Impacting the Age of Unbelief

“God put you and I here (and now) for a reason. This is a great time to be a Christian. Not an easy time—but an exciting one.

“I know it doesn’t look that way. When I think about our cultural moment, I can’t help but see parallels with Christopher Nolan’s sinister Batman universe—a society plagued by fear, a society where the line between good and evil has faded, a society marked by skepticism and cynicism, a society with very little hope.

“It’s what the cultural commentator Mark Sayers calls a ‘non-place’—a culture with no sense of true and meaningful morals, relationships, or identity. But God’s people are called to live by faith, not by sight. And our faith tells us that none of this is an accident. Our God is greater than us, and our God is greater than any cultural norm or pressure. Our God has this.”

These compelling words from Matt Chandler, lead pastor of teaching at the Village Church and President of Acts 29 Network, offer hope in a confusing age and challenge us to embrace the profound spiritual truths he expresses here:

“When we learn to look up more than we look within or look around—so that we put our hope and trust in God—we’re unleashed to be bold in and for Him. We move beyond seeking to convert the culture, condemn the culture, or consume the culture. We walk with courage—with a deep, optimistic confidence—for we know how this story ends and we know why we are in this story.

“As His people, we get to show our great God to this dark world in how we live and what we say. That’s exciting. And God put you—yes, you—here to do just that. It’s no mistake that we’ve entered the age of unbelief—it’s all part of God’s plan.

“He gave today’s church, in this age of unbelief, you and me. That’s our calling. That’s our privilege. That’s our responsibility.”

What an inspiring and liberating realization!

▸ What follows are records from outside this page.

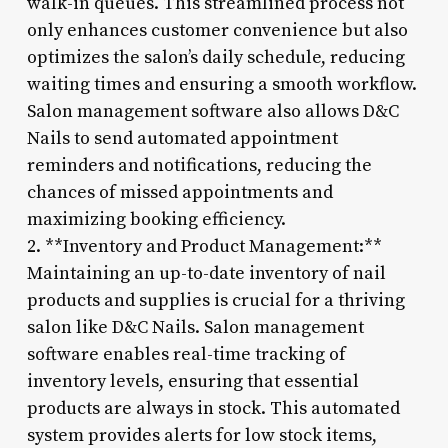
walk-in queues. This streamlined process not
only enhances customer convenience but also
optimizes the salon’s daily schedule, reducing
waiting times and ensuring a smooth workflow.
Salon management software also allows D&C
Nails to send automated appointment
reminders and notifications, reducing the
chances of missed appointments and
maximizing booking efficiency.
2. **Inventory and Product Management:**
Maintaining an up-to-date inventory of nail
products and supplies is crucial for a thriving
salon like D&C Nails. Salon management
software enables real-time tracking of
inventory levels, ensuring that essential
products are always in stock. This automated
system provides alerts for low stock items,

As Christians—and as media professionals who deeply impact the culture—it is a privilege, a gift from God, and a solemn responsibility to live in the age of unbelief.

Excerpts from Hope for Such a Time as This by Matt Chandler, Relevant Magazine, July/August 2018

Mister Rogers . . . a Radical Faith

When Fred Rogers died of cancer in 2003, the U.S. House of Representatives unanimously voted to honor “his dedication to spreading kindness through example.” (Variety) Tyler Huckabee at the Washington Post observed, “Rogers was a man defined by his Christian faith, and the message that he taught every day on his beloved children’s show was shaped by it.”

Now, as Tom Hanks is slated to portray Fred Rogers in a coming biopic, there is renewed interest—and nostalgia—about Mister Rogers and his perspective on a gentler, kinder way to endure life’s storms . . .

“Mister Rogers” even showed up at the Sundance Film Festival this year in a documentary titled Won’t You Be My Neighbor? Variety notes: “[Director Morgan] Neville’s fantastic archival footage reveals . . . his philosophies, if not the childhood memories that gave Rogers the ability to understand a four-year-old’s brain, almost as if he still carried his in his cardigan pocket. He knew what kids needed to know.”

Huckabee opined, “[Mister Rogers’] show debuted . . . after the Cuban missile crisis, and the world remained on tenterhooks. [His] message upended a few apple carts in his own time, and remains countercultural today. He said, ‘When we look for what’s best in the person . . . we’re doing what God does; so in appreciating our neighbor, we’re participating in something truly sacred.’ Mister Rogers’ theology was radical in 1962 . . . and it remains radical today.”